Each line below should be quoted exactly, please.

***** RECORD EXCERPTS *****

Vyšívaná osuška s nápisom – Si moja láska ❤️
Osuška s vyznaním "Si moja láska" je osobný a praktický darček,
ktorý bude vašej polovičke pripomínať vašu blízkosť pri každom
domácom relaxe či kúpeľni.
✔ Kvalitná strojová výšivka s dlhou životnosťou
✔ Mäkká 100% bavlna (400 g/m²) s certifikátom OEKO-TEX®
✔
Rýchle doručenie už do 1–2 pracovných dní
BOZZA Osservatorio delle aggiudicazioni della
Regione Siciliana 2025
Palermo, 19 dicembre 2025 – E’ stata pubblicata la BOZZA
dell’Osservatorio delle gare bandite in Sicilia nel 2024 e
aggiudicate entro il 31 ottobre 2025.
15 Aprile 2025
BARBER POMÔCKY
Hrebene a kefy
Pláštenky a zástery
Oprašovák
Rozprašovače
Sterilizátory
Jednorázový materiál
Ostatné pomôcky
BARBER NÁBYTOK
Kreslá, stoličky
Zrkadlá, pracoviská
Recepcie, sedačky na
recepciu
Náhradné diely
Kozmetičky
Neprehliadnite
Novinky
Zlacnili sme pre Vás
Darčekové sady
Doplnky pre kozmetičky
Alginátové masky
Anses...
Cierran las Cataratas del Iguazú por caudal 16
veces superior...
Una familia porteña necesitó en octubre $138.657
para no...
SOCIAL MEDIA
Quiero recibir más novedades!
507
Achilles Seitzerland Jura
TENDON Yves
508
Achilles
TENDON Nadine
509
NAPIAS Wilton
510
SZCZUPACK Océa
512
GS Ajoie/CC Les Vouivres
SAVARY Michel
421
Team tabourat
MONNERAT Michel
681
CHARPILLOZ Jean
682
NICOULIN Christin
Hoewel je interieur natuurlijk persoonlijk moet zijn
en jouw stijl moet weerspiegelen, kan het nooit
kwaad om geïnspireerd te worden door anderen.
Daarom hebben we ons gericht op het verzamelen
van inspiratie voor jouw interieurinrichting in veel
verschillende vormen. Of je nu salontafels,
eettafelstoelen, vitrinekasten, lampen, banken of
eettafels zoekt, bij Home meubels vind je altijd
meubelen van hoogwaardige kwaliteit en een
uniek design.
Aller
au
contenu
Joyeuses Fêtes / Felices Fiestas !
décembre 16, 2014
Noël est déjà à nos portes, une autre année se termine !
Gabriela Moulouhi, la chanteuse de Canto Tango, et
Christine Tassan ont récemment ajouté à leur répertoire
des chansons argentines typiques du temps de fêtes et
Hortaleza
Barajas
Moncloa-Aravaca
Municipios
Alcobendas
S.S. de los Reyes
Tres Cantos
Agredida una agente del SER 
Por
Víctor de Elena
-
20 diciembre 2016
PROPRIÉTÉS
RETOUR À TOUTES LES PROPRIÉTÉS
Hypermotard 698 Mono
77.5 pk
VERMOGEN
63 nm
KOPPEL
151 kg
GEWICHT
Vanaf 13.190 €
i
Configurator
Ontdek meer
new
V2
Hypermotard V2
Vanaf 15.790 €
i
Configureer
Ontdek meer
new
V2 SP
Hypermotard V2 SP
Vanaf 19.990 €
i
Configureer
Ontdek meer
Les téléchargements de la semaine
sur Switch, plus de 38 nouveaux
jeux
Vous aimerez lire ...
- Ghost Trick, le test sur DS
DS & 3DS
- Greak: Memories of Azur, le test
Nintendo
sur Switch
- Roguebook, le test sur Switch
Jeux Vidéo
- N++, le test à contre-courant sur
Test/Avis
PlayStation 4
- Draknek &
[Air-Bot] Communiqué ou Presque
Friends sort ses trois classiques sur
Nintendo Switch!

*****

= SOLUTION TO THIS PROBLEM =
Vyšívaná osuška s nápisom – Si moja láska ❤️
Osuška s vyznaním "Si moja láska" je osobný a praktický darček,
ktorý bude vašej polovičke pripomínať vašu blízkosť pri každom
domácom relaxe či kúpeľni.
✔ Kvalitná strojová výšivka s dlhou životnosťou
✔ Mäkká 100% bavlna (400 g/m²) s certifikátom OEKO-TEX®
✔
Rýchle doručenie už do 1–2 pracovných dní
BOZZA Osservatorio delle aggiudicazioni della
Regione Siciliana 2025
Palermo, 19 dicembre 2025 – E’ stata pubblicata la BOZZA
dell’Osservatorio delle gare bandite in Sicilia nel 2024 e
aggiudicate entro il 31 ottobre 2025.
15 Aprile 2025
BARBER POMÔCKY
Hrebene a kefy
Pláštenky a zástery
Oprašovák
Rozprašovače
Sterilizátory
Jednorázový materiál
Ostatné pomôcky
BARBER NÁBYTOK
Kreslá, stoličky
Zrkadlá, pracoviská
Recepcie, sedačky na
recepciu
Náhradné diely
Kozmetičky
Neprehliadnite
Novinky
Zlacnili sme pre Vás
Darčekové sady
Doplnky pre kozmetičky
Alginátové masky
Anses...
Cierran las Cataratas del Iguazú por caudal 16
veces superior...
Una familia porteña necesitó en octubre $138.657
para no...
SOCIAL MEDIA
Quiero recibir más novedades!
507
Achilles Seitzerland Jura
TENDON Yves
508
Achilles
TENDON Nadine
509
NAPIAS Wilton
510
SZCZUPACK Océa
512
GS Ajoie/CC Les Vouivres
SAVARY Michel
421
Team tabourat
MONNERAT Michel
681
CHARPILLOZ Jean
682
NICOULIN Christin
Hoewel je interieur natuurlijk persoonlijk moet zijn
en jouw stijl moet weerspiegelen, kan het nooit
kwaad om geïnspireerd te worden door anderen.
Daarom hebben we ons gericht op het verzamelen
van inspiratie voor jouw interieurinrichting in veel
verschillende vormen. Of je nu salontafels,
eettafelstoelen, vitrinekasten, lampen, banken of
eettafels zoekt, bij Home meubels vind je altijd
meubelen van hoogwaardige kwaliteit en een
uniek design.
Aller
au
contenu
Joyeuses Fêtes / Felices Fiestas !
décembre 16, 2014
Noël est déjà à nos portes, une autre année se termine !
Gabriela Moulouhi, la chanteuse de Canto Tango, et
Christine Tassan ont récemment ajouté à leur répertoire
des chansons argentines typiques du temps de fêtes et
Hortaleza
Barajas
Moncloa-Aravaca
Municipios
Alcobendas
S.S. de los Reyes
Tres Cantos
Agredida una agente del SER 
Por
Víctor de Elena
-
20 diciembre 2016
PROPRIÉTÉS
RETOUR À TOUTES LES PROPRIÉTÉS
Hypermotard 698 Mono
77.5 pk
VERMOGEN
63 nm
KOPPEL
151 kg
GEWICHT
Vanaf 13.190 €
i
Configurator
Ontdek meer
new
V2
Hypermotard V2
Vanaf 15.790 €
i
Configureer
Ontdek meer
new
V2 SP
Hypermotard V2 SP
Vanaf 19.990 €
i
Configureer
Ontdek meer
Les téléchargements de la semaine
sur Switch, plus de 38 nouveaux
jeux
Vous aimerez lire ...
- Ghost Trick, le test sur DS
DS & 3DS
- Greak: Memories of Azur, le test
Nintendo
sur Switch
- Roguebook, le test sur Switch
Jeux Vidéo
- N++, le test à contre-courant sur
Test/Avis
PlayStation 4
- Draknek &
[Air-Bot] Communiqué ou Presque
Friends sort ses trois classiques sur
Nintendo Switch!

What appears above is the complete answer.